THE RETURN OF THE HUMMINGBIRD WOMEN
The film takes as a starting point the famous Artist and writers conference from 1956 which took place in the Sorbonne in Paris. This conference was organized entirely by Black women, but no women got the podium
As an honorary member, Josephine Baker was mostly formally involved with the Congress, which certainly had political significance. Christiane Yandé Diop, wife of Alioune Diop (founder of the famous bookstore Présence Africaine) was one of the organizers. She is 97 years old and her voice is present in the film.
Black women were at the forefront of an international network of solidarity between Africans and people of the African diaspora. The sisters Jeanne and Paulette Nardal played an important role in the creation of Négritude, a French literary and ideological movement from the 1930s. Members of the movement felt united by their common origins and aversion to the racism in the French colonial empire . Paulette Nardal who mastered English well, became an important cultural intermediary between the Anglophone Harlem Renaissance writers and the Francophone students from Africa and the Caribbean. Three of them would later become the founders of the Négritude movement: Aimé Césaire from Martinique, Léopold Sédar Senghor from Senegal, and Léon -Gontran Damas from French Guiana (les Trois Pères ) . Paul Hazoumé , also known as the father of African literature, is less well known, but also involved in founding of the movement.

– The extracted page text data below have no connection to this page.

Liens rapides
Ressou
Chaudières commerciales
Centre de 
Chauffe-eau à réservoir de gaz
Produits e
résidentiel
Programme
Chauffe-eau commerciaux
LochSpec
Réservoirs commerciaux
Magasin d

In 2019 I visited Frida Kahlo's house in Mexico. There I discovered that Kahlo was friends with artist and surrealist André Breton. Kahlo traveled to Paris and stayed with the Bretons. Susanne Césaire was a supporter of Surrealism and also befriended with Breton . Who in turn was solidair with the anti-colonial struggle. And although I have not (yet) found evidence that the women have met each other I decided to create a fictive encounter, along with Jeanne and Paulette Nardal and Josephine Baker. This fictitious meeting took place in Paris in a building by Dudok, which in terms of architecture completely fits into that zeitgeist. And where the murals refer to Dutch colonialism. The film contains references to paintings by Frida Kahlo, Diego Rivera and surrealism. Césaire's poem is recited by Jean Casimir, former Haitian ambassador in the USA. The film not only criticizes patriarchy, but also the European colonial modernity project.